▸ Task description: Reproduce every line of the records word for word, leaving out the pictures.

▸ Collected data entries:
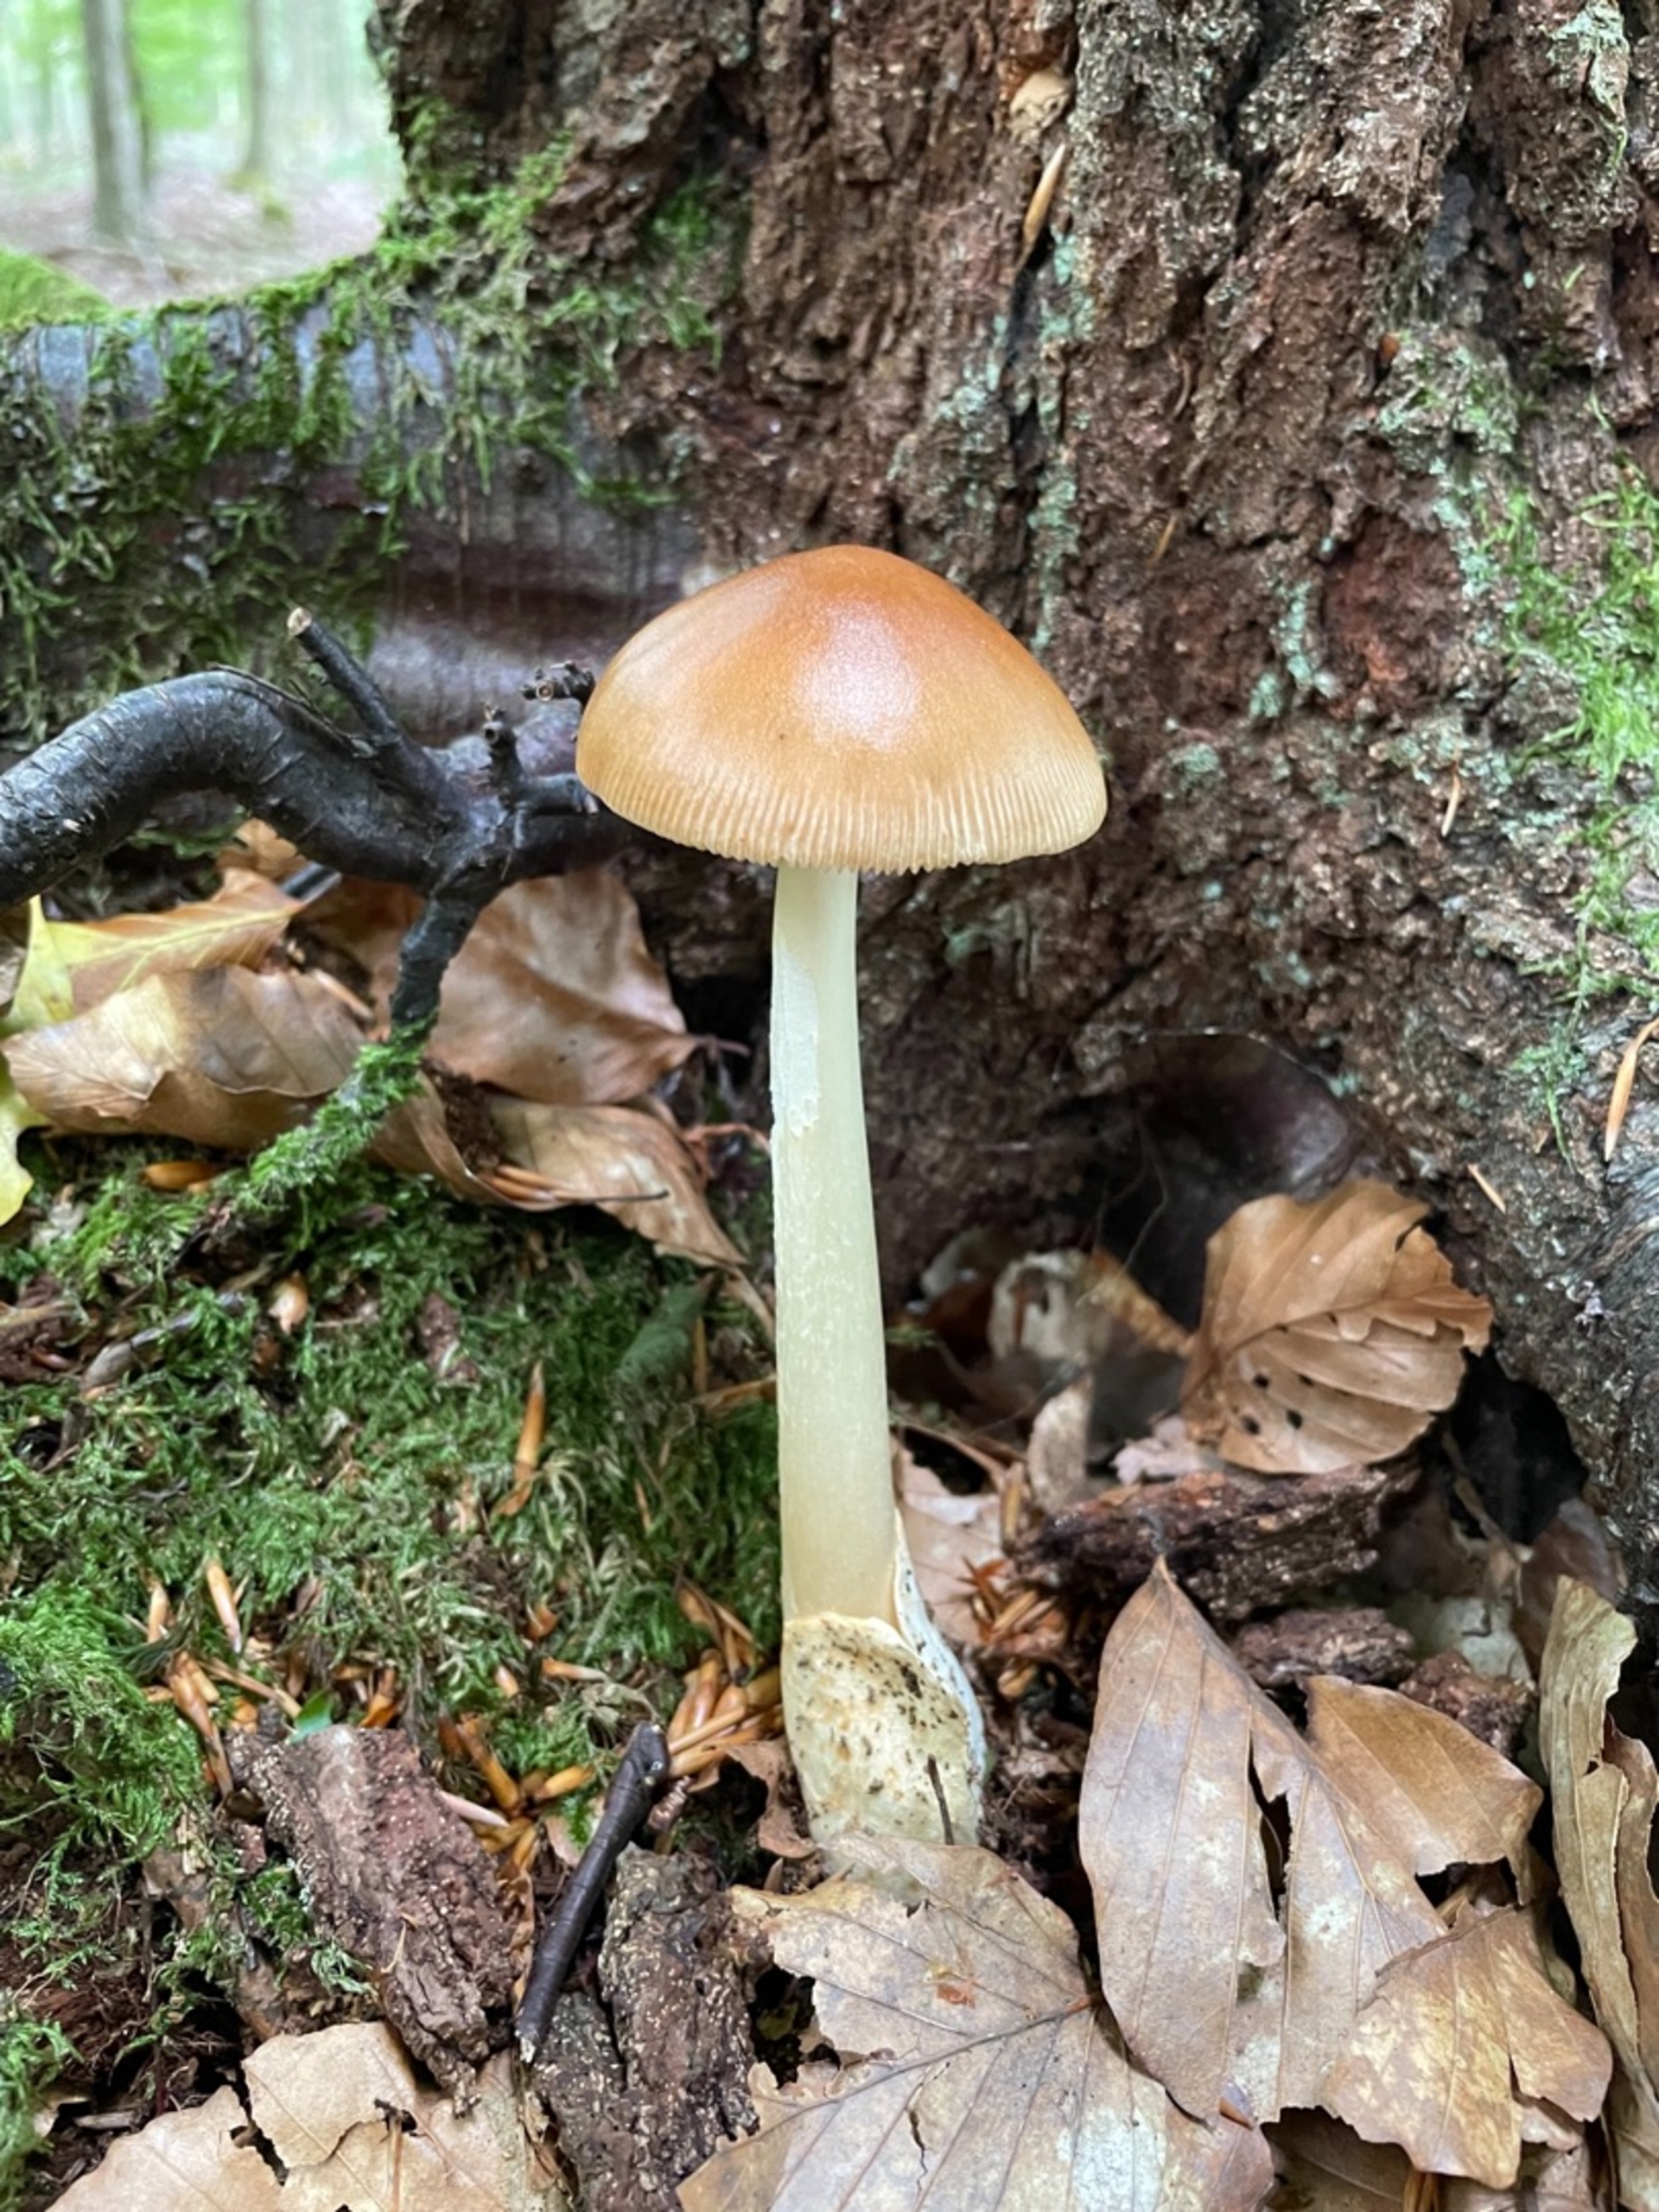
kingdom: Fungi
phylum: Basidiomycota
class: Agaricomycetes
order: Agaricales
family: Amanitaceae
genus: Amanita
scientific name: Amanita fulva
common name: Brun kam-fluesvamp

▸ Output:
kingdom: Fungi
phylum: Basidiomycota
class: Agaricomycetes
order: Agaricales
family: Amanitaceae
genus: Amanita
scientific name: Amanita fulva
common name: Brun kam-fluesvamp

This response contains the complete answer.